4. Materials and Methods

4.1. Materials and Sample Preparation

Modified corn starch (CLEARAM CH 20) was provided by Roquette (Lestrem, France), and canola oil (NATUREL, Lam Soon, Shah Alam, Malaysia) was purchased from the local supermarket (Lotus’s, IOI City Mall, Putrajaya, Malaysia). Gelatin (HALAGEL) and citric acid were also purchased from the local supermarket (JC Rainbow, Selangor, Malaysia). Food-grade calcium hydroxide was purchased from Modern Pantrist (Eliot, ME, USA).
Three treatments based on the pH were used to prepare the modified corn starch emulsion gels (MCSEG): (1) starch, pH: 4.4, gelatin, pH: 5.4 (EGA); (2) starch, pH: 7.5, gelatin, pH: 4 (EGB); (3) starch, pH: 2.6, gelatin, pH: 9 (EGC). The pH of the dispersion was adjusted with 1 M of citric acid (C6H8O7) and 2 M of calcium hydroxide (Ca (OH)2). The emulsion gels were produced in triplicate using the following formulation: 20% modified corn starch, 20% canola oil, 58% water and 2% gelatin. The emulsion gels were prepared by mixing modified corn starch with water for 1 min at high speed (approx. 5600 rpm) using a homogenizer.
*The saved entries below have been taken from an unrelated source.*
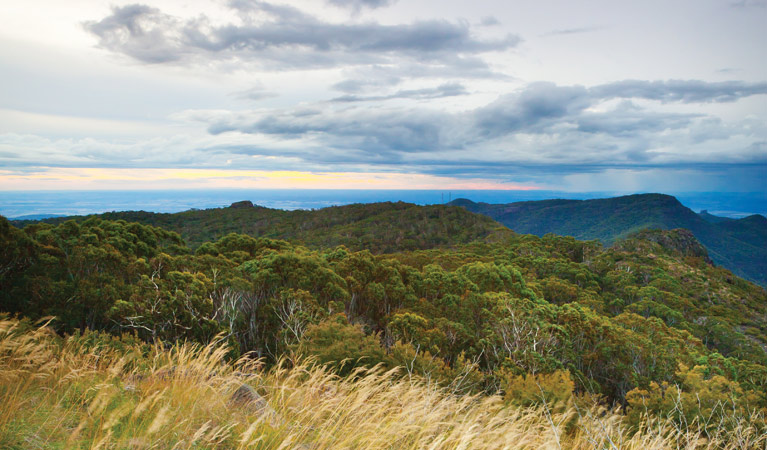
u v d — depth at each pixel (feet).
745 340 159.33
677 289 221.46
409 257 169.07
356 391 16.84
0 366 13.43
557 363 75.05
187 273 83.35
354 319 93.86
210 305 76.18
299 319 75.92
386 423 14.74
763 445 22.53
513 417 17.63
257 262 98.73
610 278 233.14
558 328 84.84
The gelatin was then added and mixed for 1 min (approx. 5600 rpm). The final mixture was mixed again at approx. 10,000 rpm for 4 min with the gradual addition of canola oil to the mixture. The samples were then heated to 90 °C for 30 min to obtain the emulsion gel. They were stored in a refrigerator at 2 °C for 24 h for further analysis. The procedure to prepare the emulsion gels is described in Table 5. Figure 5 shows the final emulsion gel A, emulsion gel B and emulsion gel C obtained.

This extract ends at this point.